Negroni

Looking for a new cocktail to try out this weekend? Want to wind down with a fresh new drink? We’ve got you covered. Here’s what you should drink this weekend.

As bitter Italian spirits have climbed in popularity these past few years, so too have their cocktails. The spritz was a hot topic of debate recently, the refreshing Americano has been popping up on summer cocktail menus, and the Negroni is arguably one of the most beloved cocktails in the world right now. The simple, three-ingredient cocktail is easy to make and a fantastic drink to have in one’s arsenal.

Bitter, refreshing, bracing, and delicious, the Negroni has had many riffs and slight alterations resulting in cocktails that develop their own cult following. The Negroni Sbagliato is an even more refreshing alternative to this boozy Italian masterpiece. And the Boulevardier is a close relative of the Negroni.

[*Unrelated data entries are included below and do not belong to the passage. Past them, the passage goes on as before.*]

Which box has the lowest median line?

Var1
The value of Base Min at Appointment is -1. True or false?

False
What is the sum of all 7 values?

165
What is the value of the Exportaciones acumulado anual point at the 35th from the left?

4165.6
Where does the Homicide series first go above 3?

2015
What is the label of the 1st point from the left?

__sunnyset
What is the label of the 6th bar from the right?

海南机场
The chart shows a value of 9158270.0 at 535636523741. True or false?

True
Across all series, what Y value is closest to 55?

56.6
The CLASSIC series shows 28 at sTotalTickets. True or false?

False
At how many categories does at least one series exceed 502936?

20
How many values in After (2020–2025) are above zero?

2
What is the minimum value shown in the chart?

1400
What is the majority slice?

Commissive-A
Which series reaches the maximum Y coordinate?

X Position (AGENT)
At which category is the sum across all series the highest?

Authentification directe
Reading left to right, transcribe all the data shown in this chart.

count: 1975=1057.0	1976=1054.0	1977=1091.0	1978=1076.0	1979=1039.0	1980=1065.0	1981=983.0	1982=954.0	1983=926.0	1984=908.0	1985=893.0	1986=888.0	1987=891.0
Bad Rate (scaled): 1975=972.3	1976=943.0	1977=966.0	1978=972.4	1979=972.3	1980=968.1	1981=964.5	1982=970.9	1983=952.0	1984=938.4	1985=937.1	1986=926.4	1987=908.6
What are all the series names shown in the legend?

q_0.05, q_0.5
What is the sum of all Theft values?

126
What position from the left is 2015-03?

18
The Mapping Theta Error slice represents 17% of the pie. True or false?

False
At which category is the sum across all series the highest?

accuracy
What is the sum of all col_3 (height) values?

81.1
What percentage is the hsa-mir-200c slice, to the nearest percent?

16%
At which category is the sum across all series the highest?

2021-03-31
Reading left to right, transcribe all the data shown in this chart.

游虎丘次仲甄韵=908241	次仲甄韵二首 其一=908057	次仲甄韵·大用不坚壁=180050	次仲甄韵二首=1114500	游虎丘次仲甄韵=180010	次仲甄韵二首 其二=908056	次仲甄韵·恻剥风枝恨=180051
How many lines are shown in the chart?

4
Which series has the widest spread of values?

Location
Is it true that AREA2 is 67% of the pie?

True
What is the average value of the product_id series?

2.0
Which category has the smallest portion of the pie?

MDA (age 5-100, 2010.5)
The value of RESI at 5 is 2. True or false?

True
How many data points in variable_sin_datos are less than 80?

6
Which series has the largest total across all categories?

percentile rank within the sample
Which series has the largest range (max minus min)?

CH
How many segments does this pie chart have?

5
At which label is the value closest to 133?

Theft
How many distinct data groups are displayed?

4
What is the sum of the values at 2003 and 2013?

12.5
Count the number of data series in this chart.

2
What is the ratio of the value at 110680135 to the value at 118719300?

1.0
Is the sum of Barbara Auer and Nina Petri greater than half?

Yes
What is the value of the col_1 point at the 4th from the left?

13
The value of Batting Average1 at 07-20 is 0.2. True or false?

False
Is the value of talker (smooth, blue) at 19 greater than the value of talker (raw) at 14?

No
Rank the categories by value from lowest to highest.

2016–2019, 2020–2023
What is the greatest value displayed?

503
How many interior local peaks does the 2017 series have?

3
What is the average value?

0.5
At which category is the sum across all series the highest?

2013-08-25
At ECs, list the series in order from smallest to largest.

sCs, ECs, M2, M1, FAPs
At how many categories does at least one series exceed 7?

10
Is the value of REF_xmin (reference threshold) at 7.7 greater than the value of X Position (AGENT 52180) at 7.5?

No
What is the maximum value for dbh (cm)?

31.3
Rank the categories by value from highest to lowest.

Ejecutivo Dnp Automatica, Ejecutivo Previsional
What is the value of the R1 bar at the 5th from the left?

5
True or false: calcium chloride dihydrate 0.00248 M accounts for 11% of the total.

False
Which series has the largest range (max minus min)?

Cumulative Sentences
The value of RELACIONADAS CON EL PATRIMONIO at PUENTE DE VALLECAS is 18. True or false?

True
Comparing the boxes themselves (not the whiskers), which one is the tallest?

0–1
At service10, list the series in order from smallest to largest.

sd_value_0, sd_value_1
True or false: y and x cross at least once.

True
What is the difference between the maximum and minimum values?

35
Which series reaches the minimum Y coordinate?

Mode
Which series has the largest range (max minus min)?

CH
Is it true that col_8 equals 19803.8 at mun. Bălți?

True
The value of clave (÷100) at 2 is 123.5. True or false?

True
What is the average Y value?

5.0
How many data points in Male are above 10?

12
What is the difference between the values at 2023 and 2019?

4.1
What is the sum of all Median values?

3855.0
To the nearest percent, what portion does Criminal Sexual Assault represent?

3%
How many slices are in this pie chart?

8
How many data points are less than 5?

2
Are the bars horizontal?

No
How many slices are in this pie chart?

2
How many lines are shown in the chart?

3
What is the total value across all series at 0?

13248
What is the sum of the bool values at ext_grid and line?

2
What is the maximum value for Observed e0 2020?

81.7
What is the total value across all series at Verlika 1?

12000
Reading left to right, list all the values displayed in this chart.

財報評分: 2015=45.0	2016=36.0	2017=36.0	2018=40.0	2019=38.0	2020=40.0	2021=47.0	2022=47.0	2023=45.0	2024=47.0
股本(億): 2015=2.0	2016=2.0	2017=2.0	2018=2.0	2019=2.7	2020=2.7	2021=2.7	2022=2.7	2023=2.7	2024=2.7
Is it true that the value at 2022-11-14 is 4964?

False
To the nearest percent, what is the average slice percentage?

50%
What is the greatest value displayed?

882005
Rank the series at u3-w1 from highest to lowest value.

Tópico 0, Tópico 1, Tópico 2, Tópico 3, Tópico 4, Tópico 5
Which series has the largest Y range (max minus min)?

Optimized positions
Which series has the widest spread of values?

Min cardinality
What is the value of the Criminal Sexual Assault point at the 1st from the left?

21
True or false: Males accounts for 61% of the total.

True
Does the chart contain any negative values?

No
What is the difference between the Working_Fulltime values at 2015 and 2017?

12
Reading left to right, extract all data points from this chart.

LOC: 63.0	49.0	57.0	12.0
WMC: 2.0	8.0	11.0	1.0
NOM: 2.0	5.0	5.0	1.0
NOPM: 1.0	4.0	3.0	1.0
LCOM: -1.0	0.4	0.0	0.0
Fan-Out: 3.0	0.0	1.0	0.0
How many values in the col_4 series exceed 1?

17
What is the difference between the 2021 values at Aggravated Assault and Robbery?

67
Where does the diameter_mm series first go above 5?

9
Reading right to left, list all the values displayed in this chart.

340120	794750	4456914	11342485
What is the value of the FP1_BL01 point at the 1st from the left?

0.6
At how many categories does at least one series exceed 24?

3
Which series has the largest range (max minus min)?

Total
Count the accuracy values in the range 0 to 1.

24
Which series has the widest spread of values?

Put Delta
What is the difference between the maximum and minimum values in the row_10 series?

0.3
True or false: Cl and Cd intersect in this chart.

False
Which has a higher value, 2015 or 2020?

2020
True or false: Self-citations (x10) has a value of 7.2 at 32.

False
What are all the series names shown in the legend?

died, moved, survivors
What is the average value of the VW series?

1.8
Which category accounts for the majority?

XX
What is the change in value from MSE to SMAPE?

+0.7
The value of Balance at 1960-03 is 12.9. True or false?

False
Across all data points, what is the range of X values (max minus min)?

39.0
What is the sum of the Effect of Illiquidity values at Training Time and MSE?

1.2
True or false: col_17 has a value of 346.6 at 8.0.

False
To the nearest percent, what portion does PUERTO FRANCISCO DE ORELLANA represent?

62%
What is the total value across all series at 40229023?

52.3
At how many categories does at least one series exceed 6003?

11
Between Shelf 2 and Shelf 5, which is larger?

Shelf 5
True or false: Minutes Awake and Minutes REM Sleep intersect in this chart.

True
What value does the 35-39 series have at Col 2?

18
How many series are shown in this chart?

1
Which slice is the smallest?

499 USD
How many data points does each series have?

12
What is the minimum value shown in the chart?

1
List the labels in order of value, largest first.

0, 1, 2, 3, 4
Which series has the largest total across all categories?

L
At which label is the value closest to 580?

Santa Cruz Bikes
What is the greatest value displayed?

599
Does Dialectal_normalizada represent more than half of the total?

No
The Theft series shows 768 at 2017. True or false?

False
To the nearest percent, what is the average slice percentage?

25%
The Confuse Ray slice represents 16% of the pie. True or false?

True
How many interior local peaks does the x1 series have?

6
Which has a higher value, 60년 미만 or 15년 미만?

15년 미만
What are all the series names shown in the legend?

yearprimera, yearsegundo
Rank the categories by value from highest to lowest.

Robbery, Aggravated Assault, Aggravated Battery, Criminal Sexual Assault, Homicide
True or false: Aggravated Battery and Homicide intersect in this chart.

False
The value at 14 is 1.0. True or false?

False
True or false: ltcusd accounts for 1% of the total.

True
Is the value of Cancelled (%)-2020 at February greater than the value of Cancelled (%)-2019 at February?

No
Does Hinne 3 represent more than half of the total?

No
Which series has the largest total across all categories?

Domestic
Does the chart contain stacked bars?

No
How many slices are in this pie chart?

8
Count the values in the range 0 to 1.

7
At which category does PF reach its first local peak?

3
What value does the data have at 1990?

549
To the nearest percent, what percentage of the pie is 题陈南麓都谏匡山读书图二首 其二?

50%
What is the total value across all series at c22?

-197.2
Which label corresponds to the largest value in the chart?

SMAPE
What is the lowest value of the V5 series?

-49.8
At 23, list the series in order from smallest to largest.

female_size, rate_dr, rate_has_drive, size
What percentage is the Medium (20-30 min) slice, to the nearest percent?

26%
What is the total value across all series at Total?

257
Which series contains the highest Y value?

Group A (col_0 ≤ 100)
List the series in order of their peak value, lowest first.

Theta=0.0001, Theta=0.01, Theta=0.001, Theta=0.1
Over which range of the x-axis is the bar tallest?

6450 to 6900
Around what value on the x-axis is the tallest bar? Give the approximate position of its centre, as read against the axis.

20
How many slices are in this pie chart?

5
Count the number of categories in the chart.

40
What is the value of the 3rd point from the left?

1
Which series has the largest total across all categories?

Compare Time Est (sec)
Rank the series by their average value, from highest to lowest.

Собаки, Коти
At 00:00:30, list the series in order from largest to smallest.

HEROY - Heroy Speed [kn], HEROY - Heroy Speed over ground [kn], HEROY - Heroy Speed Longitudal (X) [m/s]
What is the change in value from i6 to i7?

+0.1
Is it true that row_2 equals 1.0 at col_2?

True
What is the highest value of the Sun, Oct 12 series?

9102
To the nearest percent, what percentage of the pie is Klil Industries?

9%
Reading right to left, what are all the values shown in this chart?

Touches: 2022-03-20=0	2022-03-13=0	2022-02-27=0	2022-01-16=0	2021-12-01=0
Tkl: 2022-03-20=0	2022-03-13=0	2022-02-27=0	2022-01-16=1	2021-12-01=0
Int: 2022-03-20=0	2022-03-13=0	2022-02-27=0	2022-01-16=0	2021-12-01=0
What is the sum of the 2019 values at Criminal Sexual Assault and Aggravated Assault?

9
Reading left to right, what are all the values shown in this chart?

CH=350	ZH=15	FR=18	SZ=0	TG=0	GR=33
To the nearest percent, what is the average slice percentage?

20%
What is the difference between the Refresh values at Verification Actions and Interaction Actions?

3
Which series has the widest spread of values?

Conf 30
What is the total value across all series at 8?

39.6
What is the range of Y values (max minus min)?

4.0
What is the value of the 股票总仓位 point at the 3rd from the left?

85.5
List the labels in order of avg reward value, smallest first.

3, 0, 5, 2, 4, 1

This weekend in particular is a great occasion to whip up a few Negronis. The double-header of a Super Bowl on Sunday and Valentine’s Day Monday means you’ll want some simple yet refined drinks for friends and your partner. The beauty of a good Negroni is that it’s elegant enough to be served with a fancy dinner and simple enough to sate football fans alongside a plate of nachos. So, we’d recommend memorizing the basic Negroni recipe.

Negroni Ingredients

Campari – It all starts with the classic bitter Italian aperitivo. Most Negroni recipes specifically call for Campari but you could swap in just about any bitter red aperitivo. Aperol could work in a pinch but we’d suggest sticking with Campari or opting for some American alternatives like Forthave Spirits Red Aperitivo, St. Agrestis Inferno Bitter, or Don Ciccio & Figli Cinque Aperitivo.

Sweet Vermouth – Make sure you opt for sweet vermouth in this recipe rather than dry or blanc vermouth. The sweetness will balance out the bracing bitterness of the Campari or whatever aperitivo you end up using. Plus the vibrant red color adds to the beautiful presentation of the cocktail. Martini & Rossi Rosso Sweet Vermouth is a solid reliable option but you can upgrade here with Lo-Fi Aperitifs Sweet Vermouth, Carpano Antica Formula Vermouth, or Cocchi Storico Vermouth di Torino.

Gin – Rounding out your Negroni is the humble gin. Most bartenders would tell you not to fuss over the gin in your Negroni, but that depends on your appreciation for the botanical spirit. I tend to rely on whatever I have handy like Tanqueray London Dry Gin or Beefeater London Dry Gin. Green Hat Gin or Ivy City Gin are great craft alternatives, too.

Negroni Recipe

A classic Negroni is made with equal proportions of ingredients so follow a 1:1:1 approach here. An ounce is usually a good starting point but dial it up or down depending on how you’re feeling. Also, while it doesn’t follow the traditional recipe, you can alter the proportions of your Negroni if, for example, someone isn’t a huge fan of gin.

Combine an ounce each of Campari, sweet vermouth, and gin in a mixing glass. Add ice and stir until chilled, about 20 seconds. Strain into a rocks glass over ice. Garnish with an orange slice, peel, or twist. Enjoy!